Dragon Oil, a Turkmenistan-focused independent majority owned by Dubai’s ENOC, hit record revenue and hiked average oil production from the Cheleken Contract Area in the Caspian Sea by 30% to 61,500 barrels per day (bpd) through 2011.
In a company statement, Dragon said it is currently producing over 71,000 bpd, above earlier projections. The company drilled 13 exploration wells in 2011, two more than planned, with each well encountering strong commercial flows.
Dragon Oil – whcih is listed on the London Stock Exchange – sold 6% more oil in 2011 than 2010, exporting 99% of its crude through Baku. The company has secured full-entitlement rights for its oil exports until the end of 2012.
Company-wide oil and condensate 2P reserves at 31 December were upgraded to 658 million barrels.
The company remains locked in long-running negotiations with the Turkmenistan government over marketing its associated gas from Cheleken.
The company spent $351 million on capital development in 2011, down from $460 million in 2010.
“2011 was an impressive year in terms of production and reserves growth,” said chief executive Dr Abdul Jaleel Al Khalifa. “We succeeded in increasing gross field production by almost a third from the 2010 level thanks to an intensive drilling programme and strong results from the Dzheitune (Lam) West area. Encouraging results from the Dzheitune (Lam) West area have been meeting and at times surpassing our expectations since we entered this previously undrilled area in 2007 and have led to a significant upgrade of our oil and condensate 2P reserves.”
“This year, we were able to achieve a 183 per cent organic replacement of produced reserves, a remarkable achievement.”
The company is sitting on a cash pile of over $1.5 billion, even after acquiring farm-in rights in Tunisia, and is one of the 46 companies eying up exploration fields in Iraq that are due to be auctioned in March.

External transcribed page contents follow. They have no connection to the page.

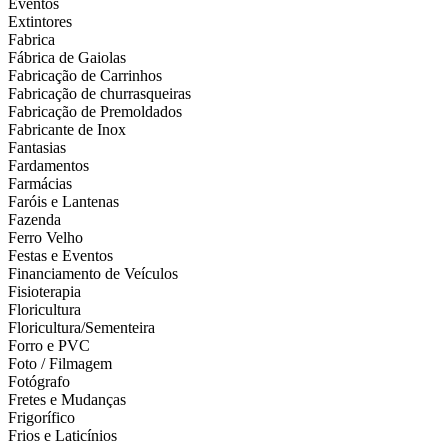
Eventos
Extintores
Fabrica
Fábrica de Gaiolas
Fabricação de Carrinhos
Fabricação de churrasqueiras
Fabricação de Premoldados
Fabricante de Inox
Fantasias
Fardamentos
Farmácias
Faróis e Lantenas
Fazenda
Ferro Velho
Festas e Eventos
Financiamento de Veículos
Fisioterapia
Floricultura
Floricultura/Sementeira
Forro e PVC
Foto / Filmagem
Fotógrafo
Fretes e Mudanças
Frigorífico
Frios e Laticínios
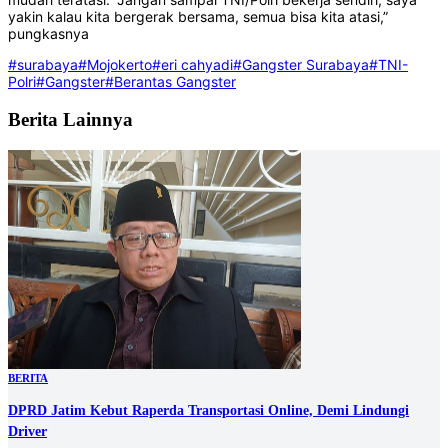
yakin kalau kita bergerak bersama, semua bisa kita atasi,”
pungkasnya
#surabaya
#Mojokerto
#eri cahyadi
#Gangster Surabaya
#TNI-
Polri
#Gangster
#Berantas Gangster
Berita Lainnya
BERITA
DPRD Jatim Kebut Raperda Transportasi Online, Demi Lindungi
Driver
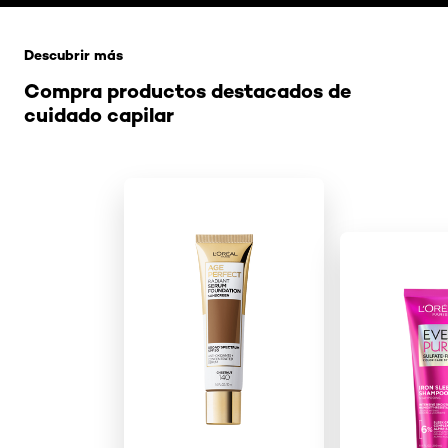
Saltar el slider: Related Products
Descubrir más
Compra productos destacados de
cuidado capilar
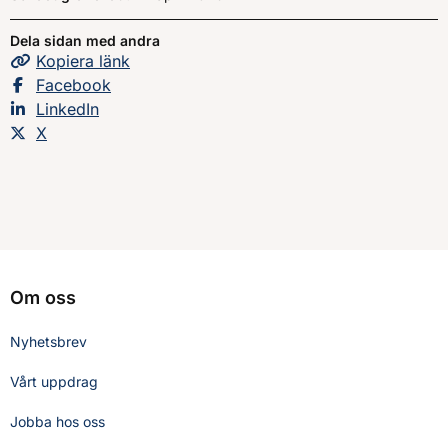
Dela sidan med andra
Kopiera
sidans
länk
Dela sidan på
Facebook
Dela sidan på
LinkedIn
Dela sidan på
X
Om oss
Nyhetsbrev
Vårt uppdrag
Jobba hos oss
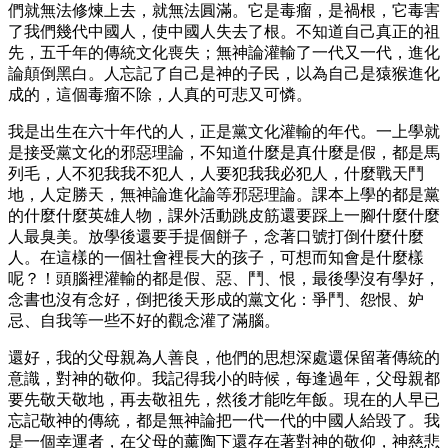
們就無法修煉上去，就無法圓滿。它是毒瘤，是禍根，它毒害
了我們幾代中國人，使中國人失去了根。不知道自己真正的祖
先，五千年的傳統文化喪失；無神論灌輸了一代又一代，進化
論顛倒黑白。人忘記了自己是神的子民，以為自己是猿猴進化
成的，這個毒瘤不除，人真的可悲又可憐。
我是出生在六十年代的人，正是黨文化灌輸的年代。一上學就
是接受黨文化的邪惡理論，不知道什麼是真什麼是假，都是馬
列毛，人不犯我我不犯人，人要犯我我必犯人，什麼戰天鬥
地，人定勝天，無神論進化論等邪惡理論。課本上學的都是黨
的什麼什麼英雄人物，課外活動跳皮筋還要踩上一腳什麼什麼
人最臭美。放學後還要手提個餅子，念著口號打倒什麼什麼
人。在這樣的一個社會裡長大的孩子，可想而知會是什麼樣
呢？！頭腦裡灌輸的都是假、惡、鬥、恨，最後學沒有學好，
念書也沒有念好，倒把後天形成的黨文化：爭鬥、怨恨、妒
忌、自我等一些不好的觀念灌了滿腦。
還好，我的父母親為人善良，他們的思想深處還保留著傳統的
意識，對神的敬仰。我記得我小的時候，每逢過年，父母親都
要先敬天敬地，再去敬祖先，然後才能吃年飯。現在的人早已
忘記敬神的傳統，都是無神論把一代一代的中國人給毀了。我
是一個幸運者，在父母的薰陶下還存在著對神的敬仰，神慈悲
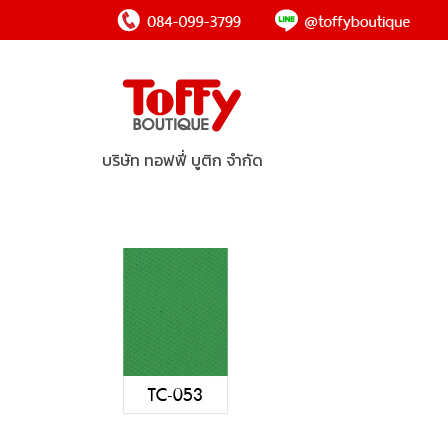
บริษัท ทอฟฟี่ บูติก จำกัด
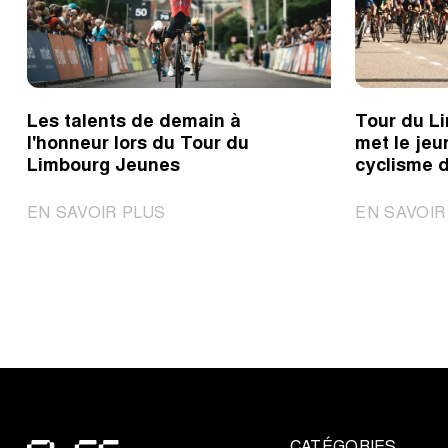
Les talents de demain à
Tour du L
l'honneur lors du Tour du
met le jeu
Limbourg Jeunes
cyclisme d
|
EN SAVOIR PLUS
EN SAVOIR
Les
talents
de
demain
à
l'honneur
lors
du
Tour
CATÉGORIES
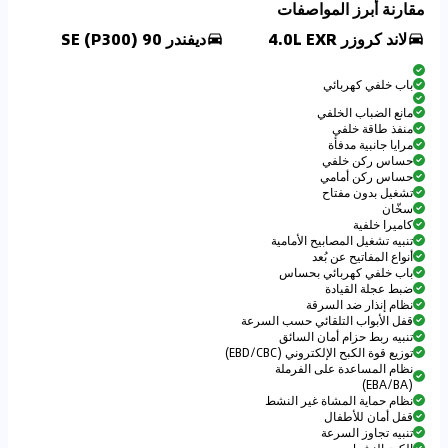
مقارنة أبرز المواصفات
لاند كروزر 4.0L EXR
ديفندر 90 SE (P300)
باب خلفي كهربائي
مانع الضباب الخلفي
منفذ طاقة خلفي
مرايا جانبية مدفأة
حساس ركن خلفي
حساس ركن أمامي
تشغيل بدون مفتاح
سخّان
كاميرا خلفية
تنبيه تشغيل المصابيح الأمامية
أنواع المفاتيح عن بُعد
باب خلفي كهربائي بحساس
ضبط عجلة القيادة
نظام إنذار ضد السرقة
قفل الأبواب التلقائي حسب السرعة
تنبيه ربط حزام أمان السائق
توزيع قوة الكبح الإلكتروني (EBD/CBC)
نظام المساعدة على الفرملة
(EBA/BA)
نظام حماية المشاة غير النشط
قفل أمان للأطفال
تنبيه تجاوز السرعة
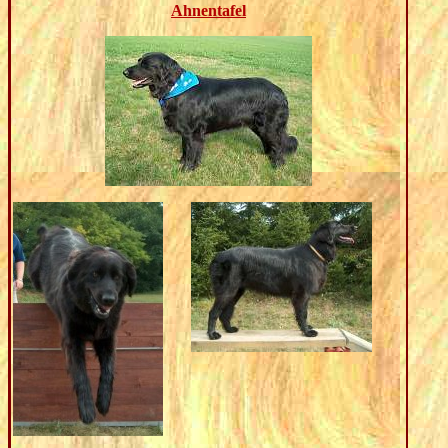
Ahnentafel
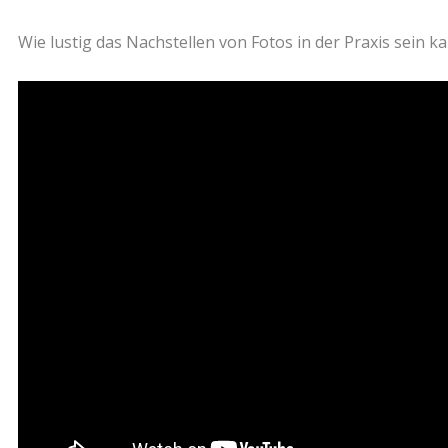
Wie lustig das Nachstellen von Fotos in der Praxis sein k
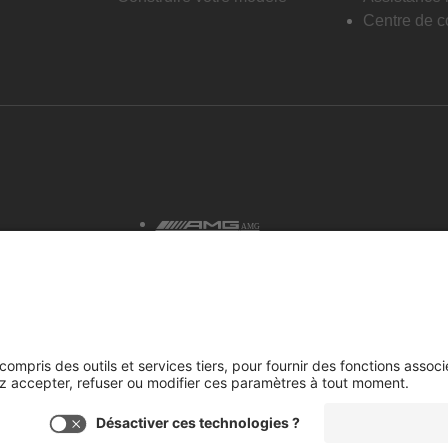
Centre de co
AMG
tialité et avis juridiques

“As a result of strong oil prices and production growth, we have generated over US$1 billion in revenues, the highest annual earnings ever,” Al Khalifa added. “This further strengthens our financial position as we continue our growth towards the production target of 100,000 barrels of oil per day and actively pursue acquisition opportunities following the Tunisian farm-in of last year.”